§ **Work order**:
Return each entry word for word. Leave the images out.
Data supplied Block Start
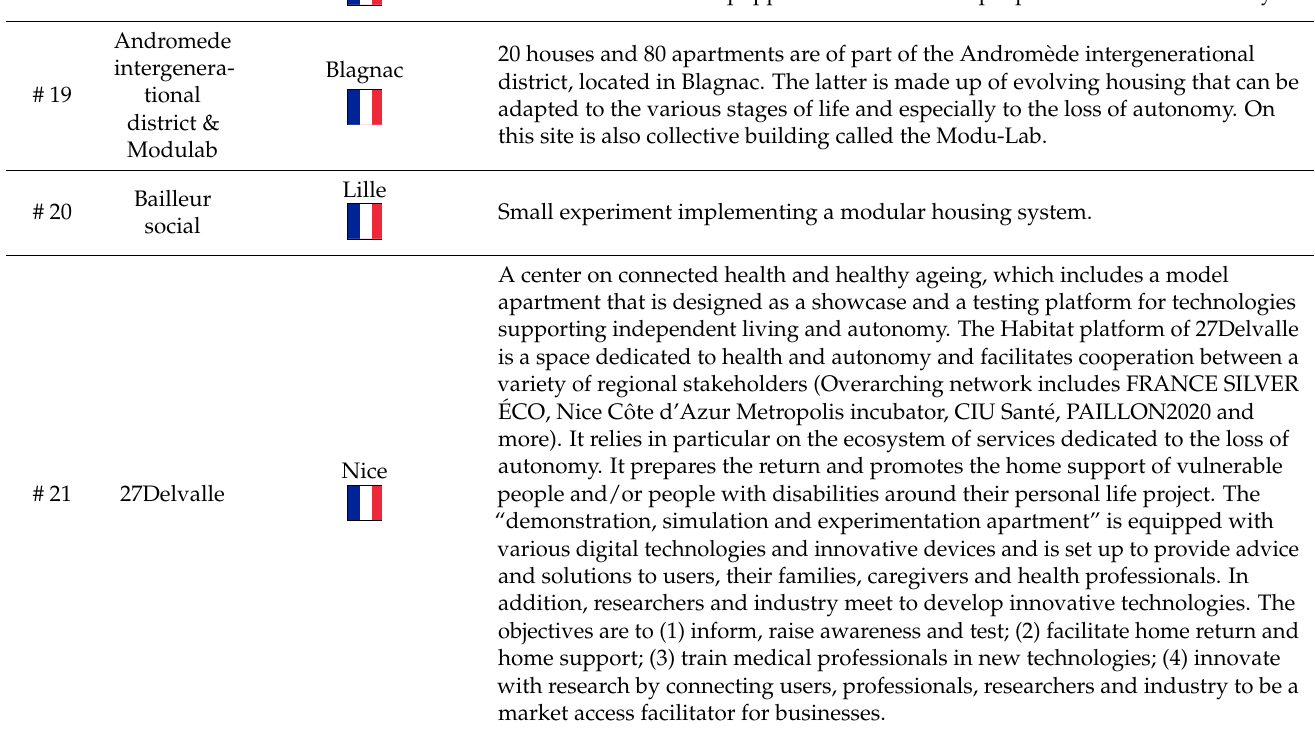
Table 2. Overview of 8 key age-friendly home experiments in the Netherlands, France, Ireland and Poland (see Table A1 in Appendix A for the complete overview of 53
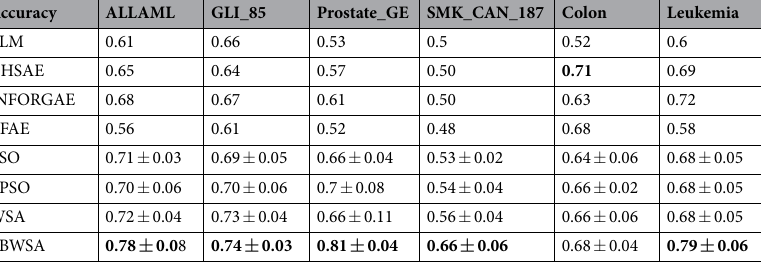
Table 1. Accuracy of all datasets with different methods (best results highlighted in bold).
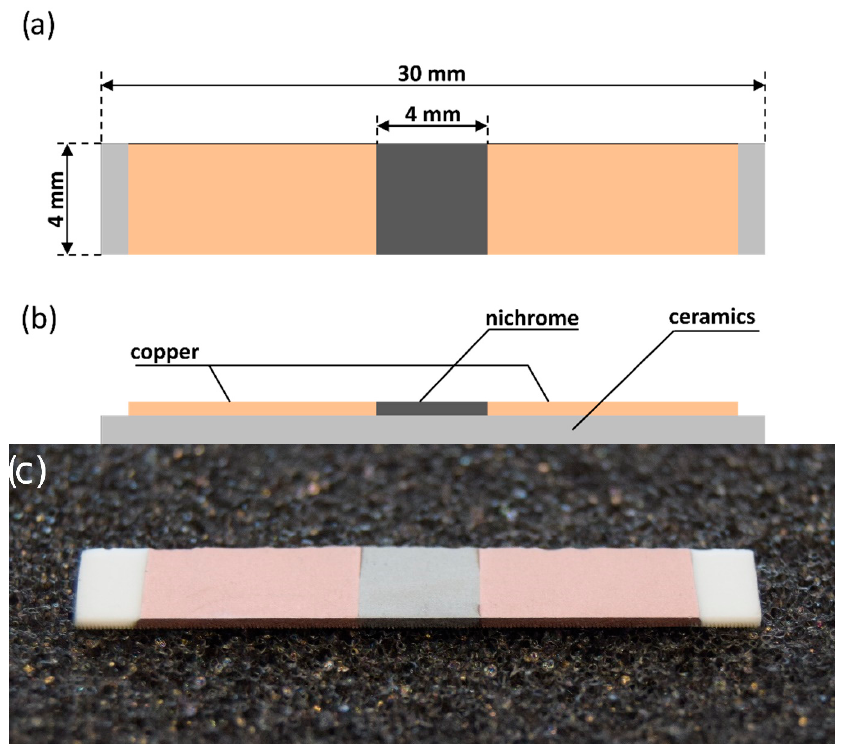
Figure 3. Diagram of a microheater: top view ( a ), cross-section ( b ), and a photo of the manufactured device ( c ).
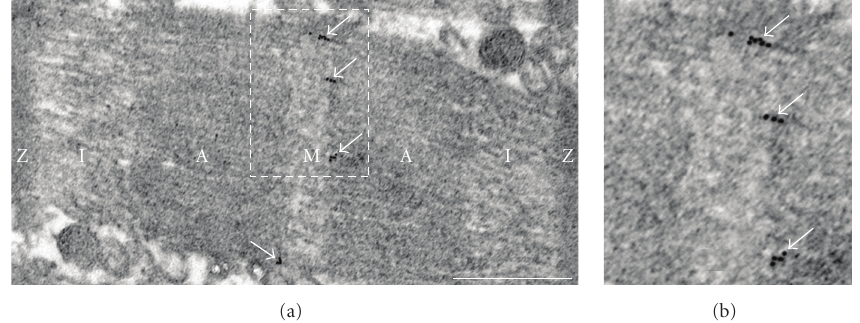
Figure 4: Ultrathin cryo-sections of adult mouse FDB skeletal muscle were labeled with antibodies specific for the COOH-terminal insertion present in MyBP-C slow variant 1. (a) Variant 1 was detected at the periphery of the M -band (arrows). The boxed area in (a) is blown up in (b) for ease of visualization of the immunolabeling. Scale bar corresponds to 0.5 μ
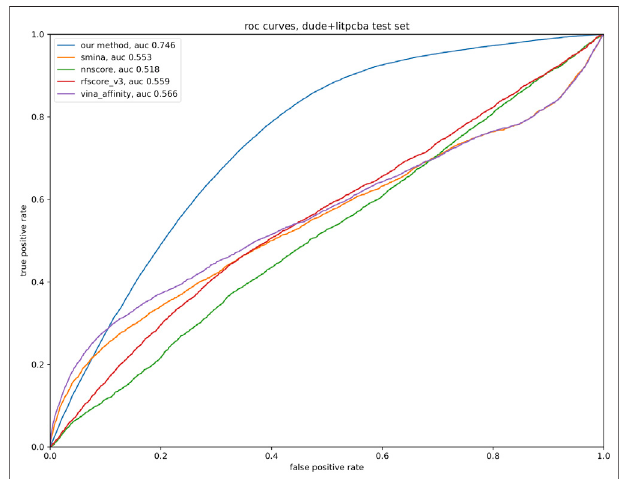
FIGURE 3 | Test data consisting of 3,900 ligand-protein pairs and 213,000 decoy-protein pairs was analyzed with the tools listed in the legend, withtherelevanttoolproducingabindingaf fi nityestimateforeachpair.Default parameters were used for all tools; our model was trained as described in the text. A ROC curve was produced for each tool, based on the sorted list of predicted af fi nity.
Data supplied Block End
§ **Task answer**:
Table 2. Overview of 8 key age-friendly home experiments in the Netherlands, France, Ireland and Poland (see Table A1 in Appendix A for the complete overview of 53
Table 1. Accuracy of all datasets with different methods (best results highlighted in bold).
Figure 3. Diagram of a microheater: top view ( a ), cross-section ( b ), and a photo of the manufactured device ( c ).
Figure 4: Ultrathin cryo-sections of adult mouse FDB skeletal muscle were labeled with antibodies specific for the COOH-terminal insertion present in MyBP-C slow variant 1. (a) Variant 1 was detected at the periphery of the M -band (arrows). The boxed area in (a) is blown up in (b) for ease of visualization of the immunolabeling. Scale bar corresponds to 0.5 μ
FIGURE 3 | Test data consisting of 3,900 ligand-protein pairs and 213,000 decoy-protein pairs was analyzed with the tools listed in the legend, withtherelevanttoolproducingabindingaf fi nityestimateforeachpair.Default parameters were used for all tools; our model was trained as described in the text. A ROC curve was produced for each tool, based on the sorted list of predicted af fi nity.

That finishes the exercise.